:: WHAT THE TASK ASKS ::
Transcribe the records from the line containing "Gameplay with a" onward, up to and including the final line, exactly and without anything else.

:: TASK INPUTS ::

-- Opening Marker --

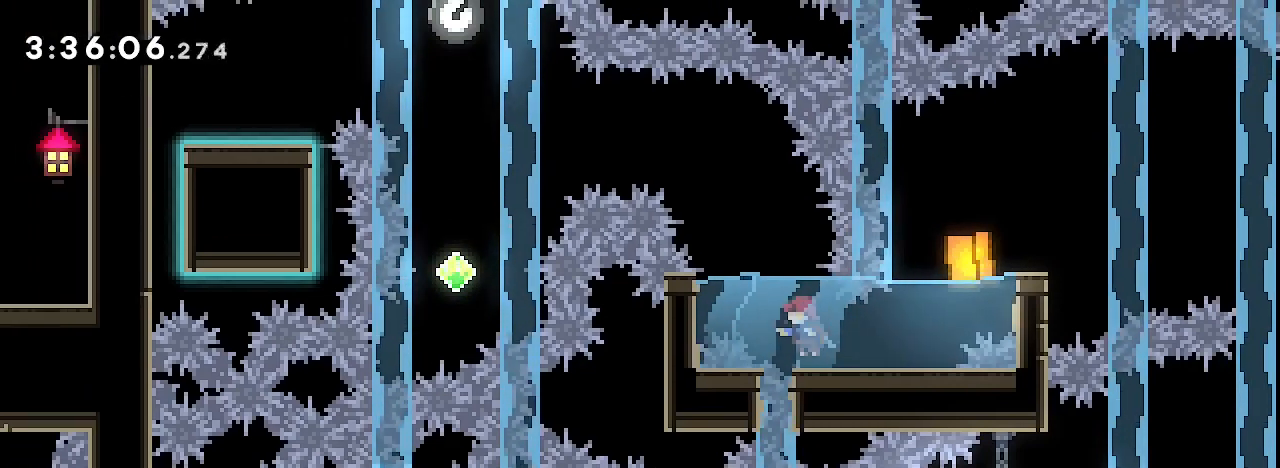
{"buttons": [], "left_stick": "center", "right_stick": "center", "events": [[333, "left_stick", "left"], [433, "left_stick", "center"]]}
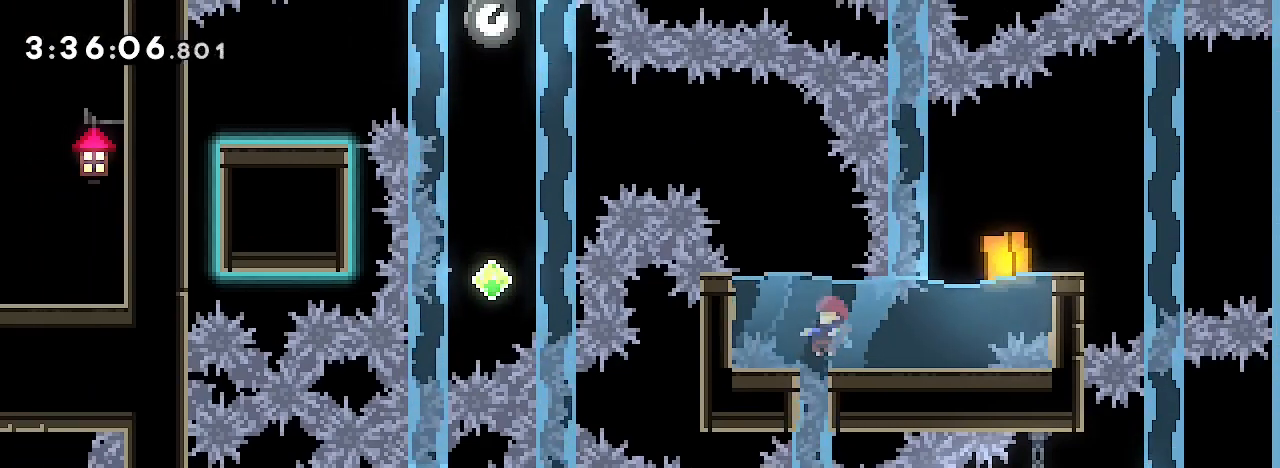
{"buttons": [], "left_stick": "left", "right_stick": "center", "events": [[500, "left_stick", "left"]]}
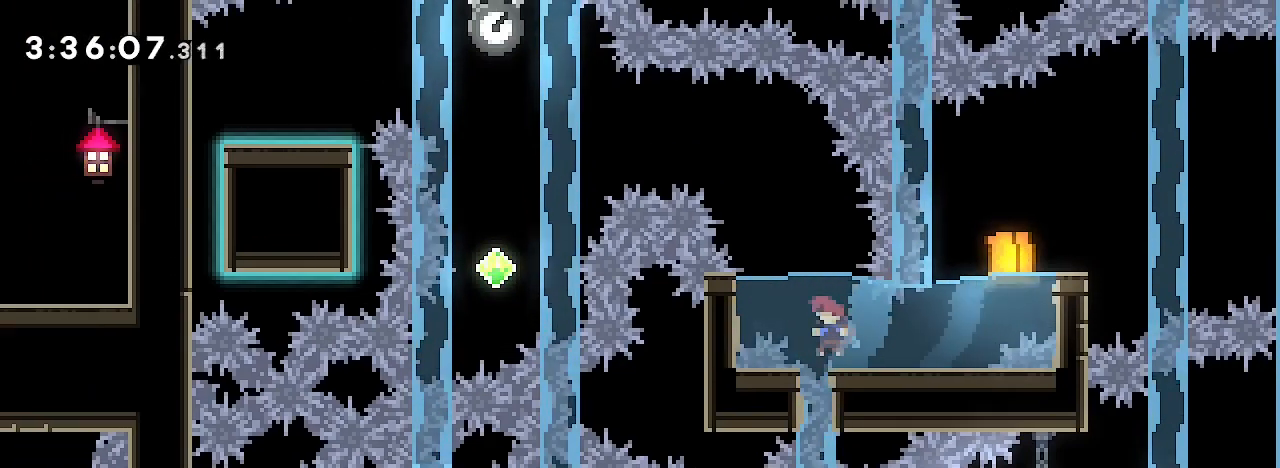
{"buttons": [], "left_stick": "up", "right_stick": "center", "events": [[67, "left_stick", "center"], [433, "left_stick", "up"]]}
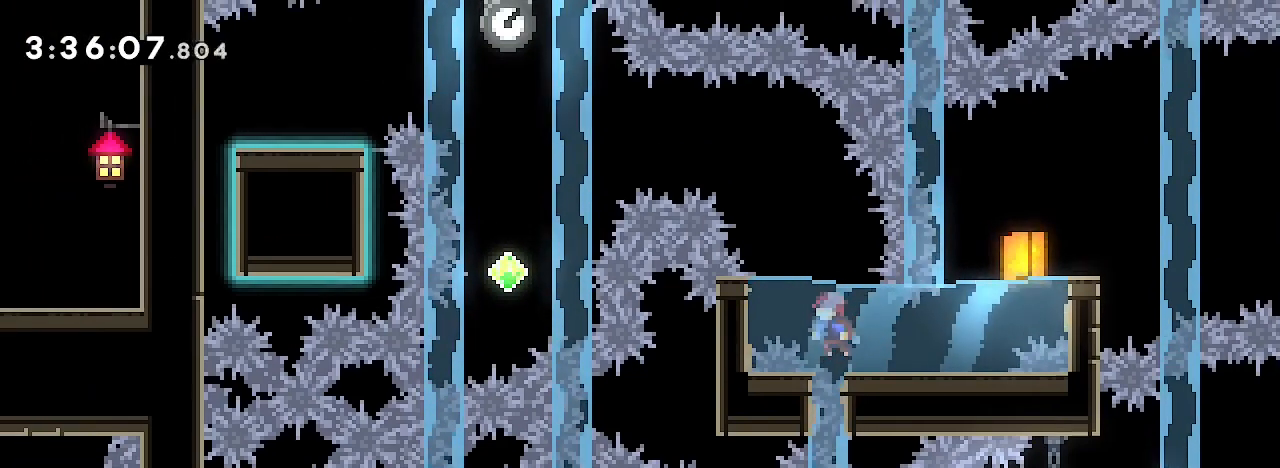
{"buttons": [], "left_stick": "center", "right_stick": "center", "events": [[300, "left_stick", "center"]]}
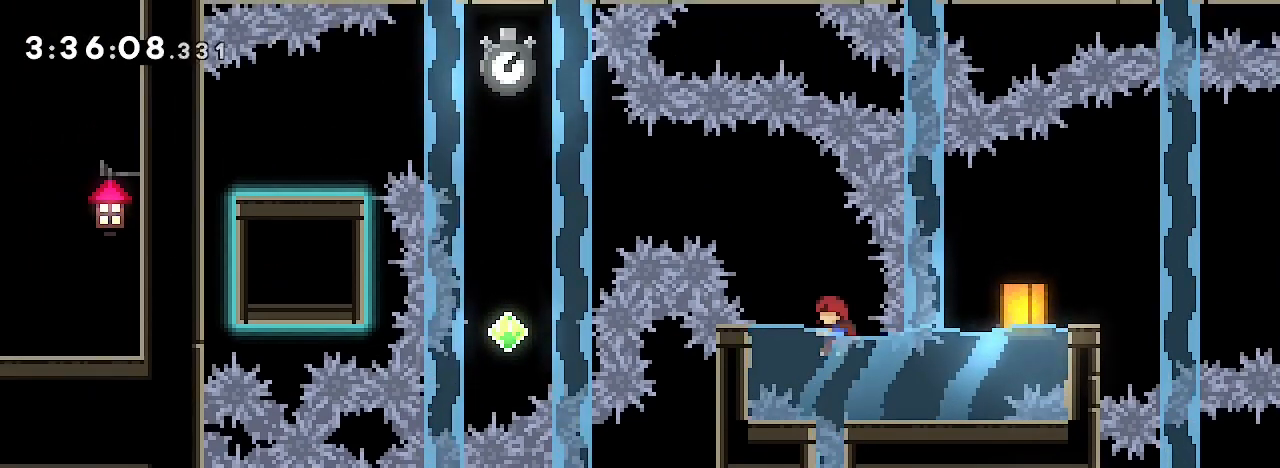
{"buttons": [], "left_stick": "center", "right_stick": "center", "events": [[33, "left_stick", "left"], [167, "left_stick", "center"]]}
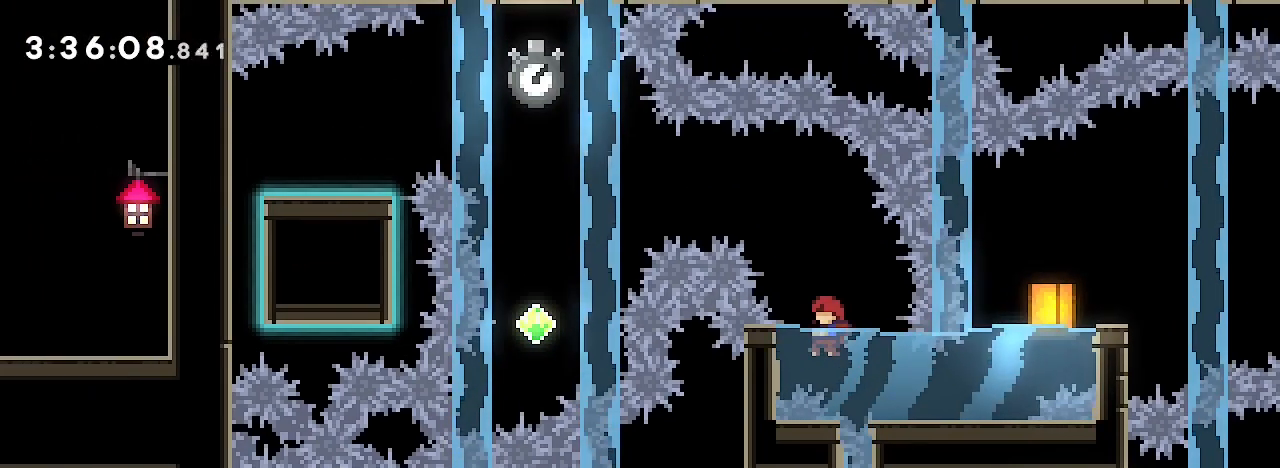
{"buttons": [], "left_stick": "center", "right_stick": "up", "events": [[400, "right_stick", "up"]]}
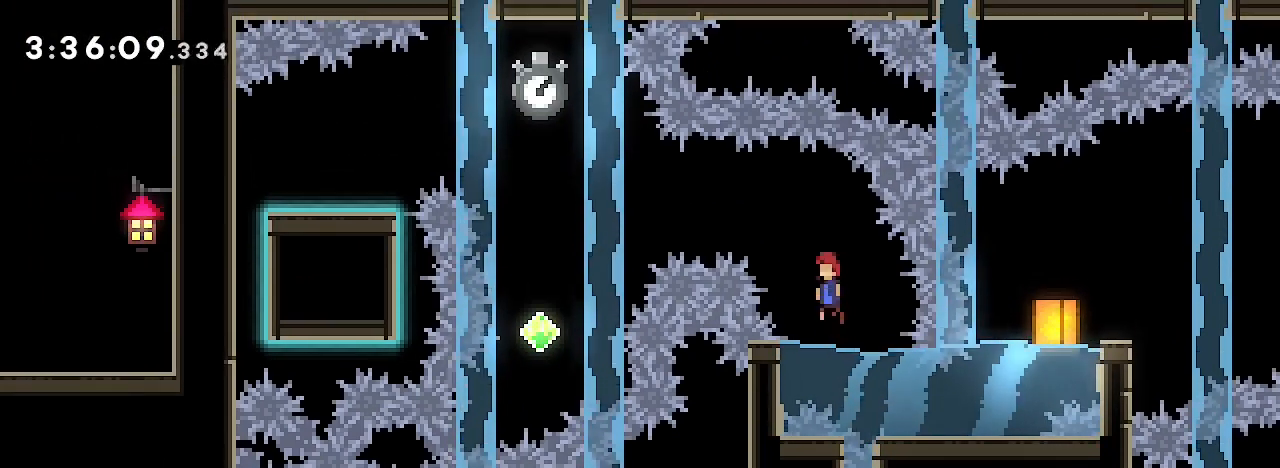
{"buttons": [], "left_stick": "center", "right_stick": "up", "events": [[100, "right_stick", "center"], [333, "right_stick", "up"]]}
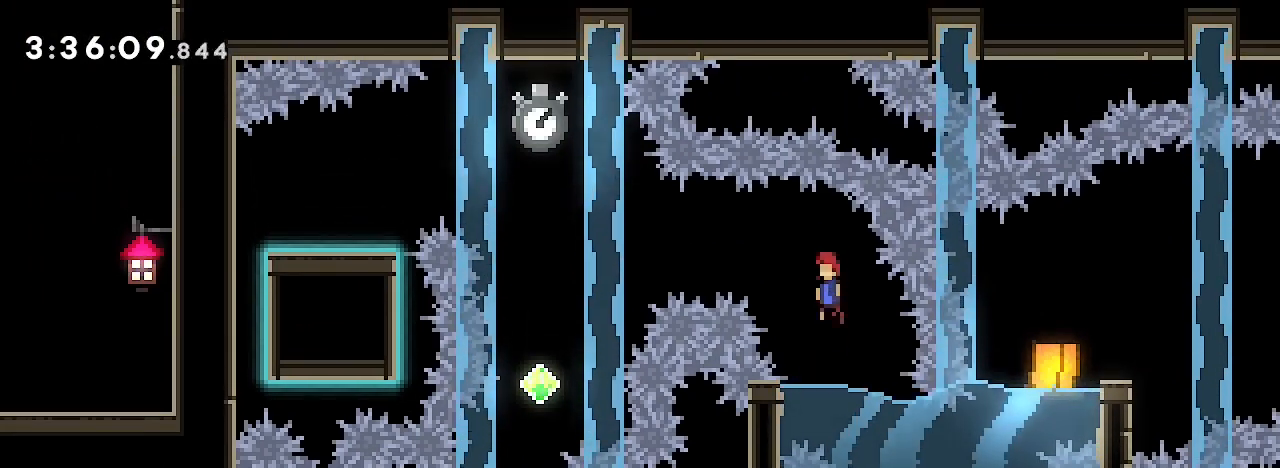
{"buttons": [], "left_stick": "left", "right_stick": "center", "events": [[133, "left_stick", "left"], [233, "right_stick", "left"], [367, "right_stick", "center"]]}
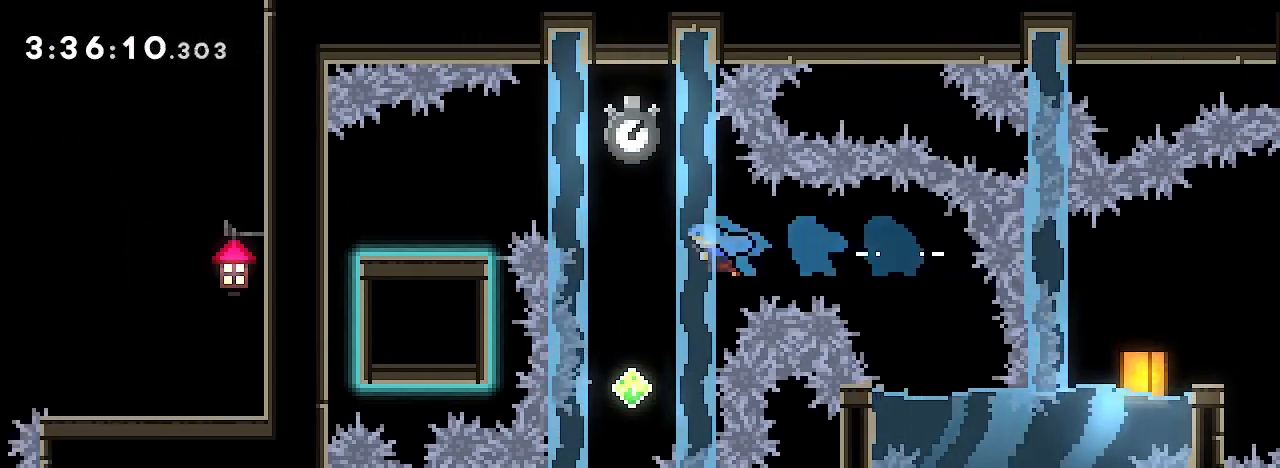
{"buttons": [], "left_stick": "right", "right_stick": "up-right", "events": [[200, "right_stick", "right"], [400, "left_stick", "right"], [433, "right_stick", "up-right"]]}
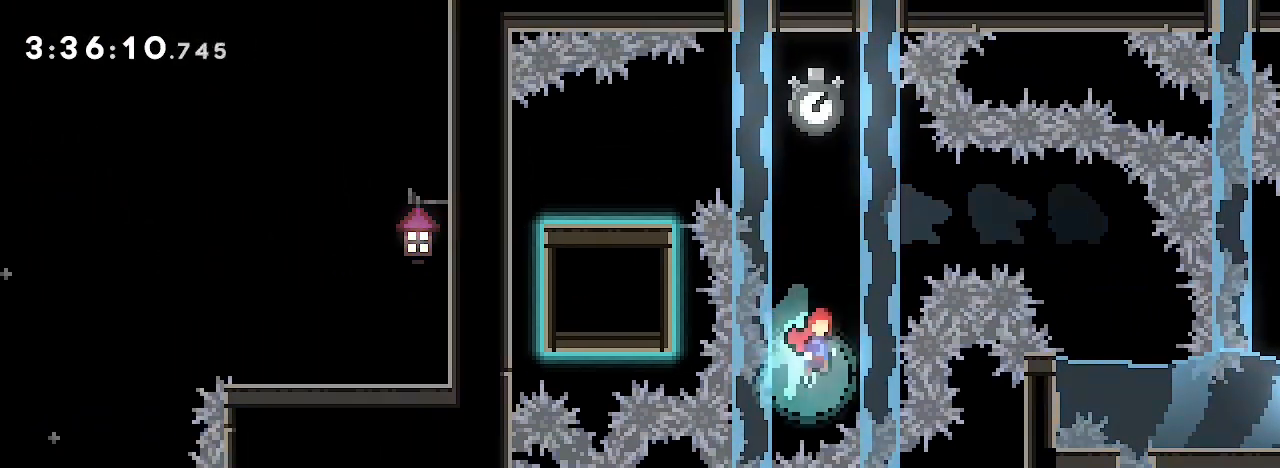
{"buttons": [], "left_stick": "left", "right_stick": "up-right", "events": [[133, "right_stick", "right"], [200, "left_stick", "center"], [233, "DPAD_UP", "down"], [300, "DPAD_UP", "up"], [367, "left_stick", "left"], [367, "right_stick", "up-right"]]}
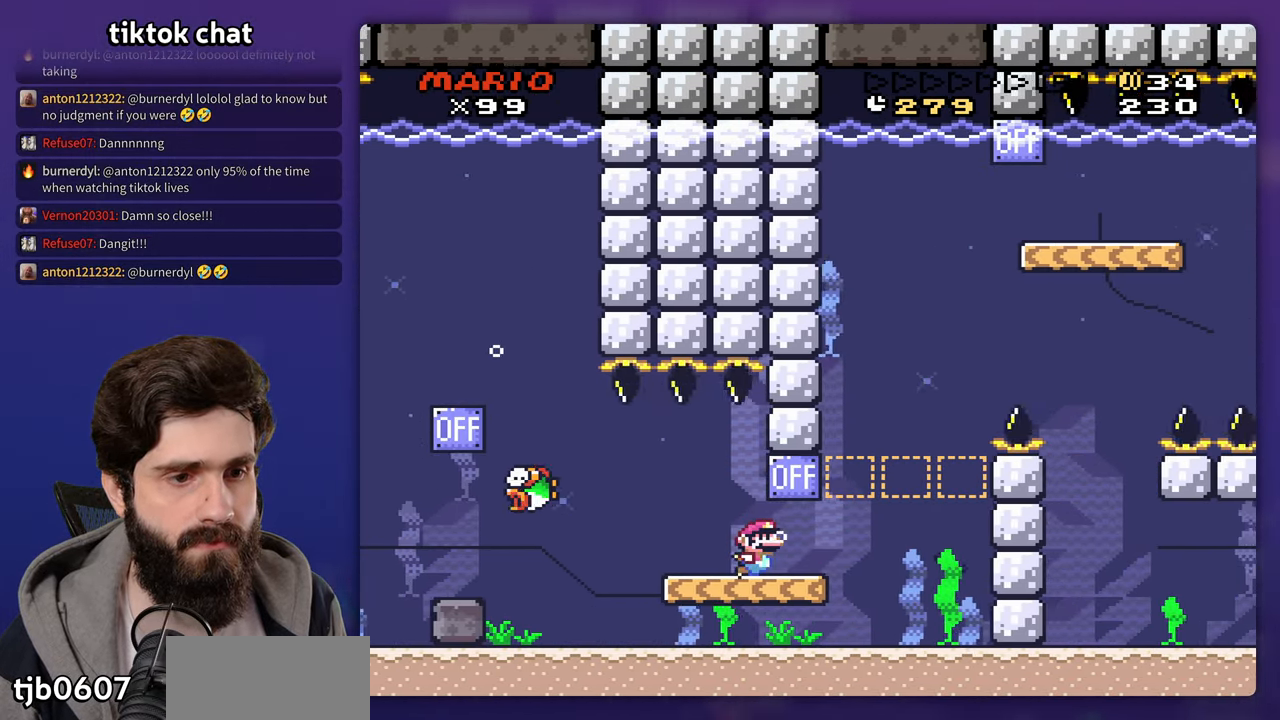
Gameplay with a controller (Nintendo layout); each line is a JSON object with the inputs held at the frame after it (dt_ms = milliseconds from this image to that frame). "events" lists button and stick changes between this image and that frame as [ms after this image, input, new state], when the widget could be followed in between. Not read: DPAD_RIGHT DPAD_UP L3 R3 Y.
{"dt_ms": 1000, "buttons": ["B"]}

-- Closing Marker --

:: YOUR SOLUTION ::
Gameplay with a controller (Nintendo layout); each line is a JSON object with the inputs held at the frame after it (dt_ms = milliseconds from this image to that frame). "events" lists button and stick changes between this image and that frame as [ms after this image, input, new state], when the widget could be followed in between. Not read: DPAD_RIGHT DPAD_UP L3 R3 Y.
{"dt_ms": 1000, "buttons": ["B"]}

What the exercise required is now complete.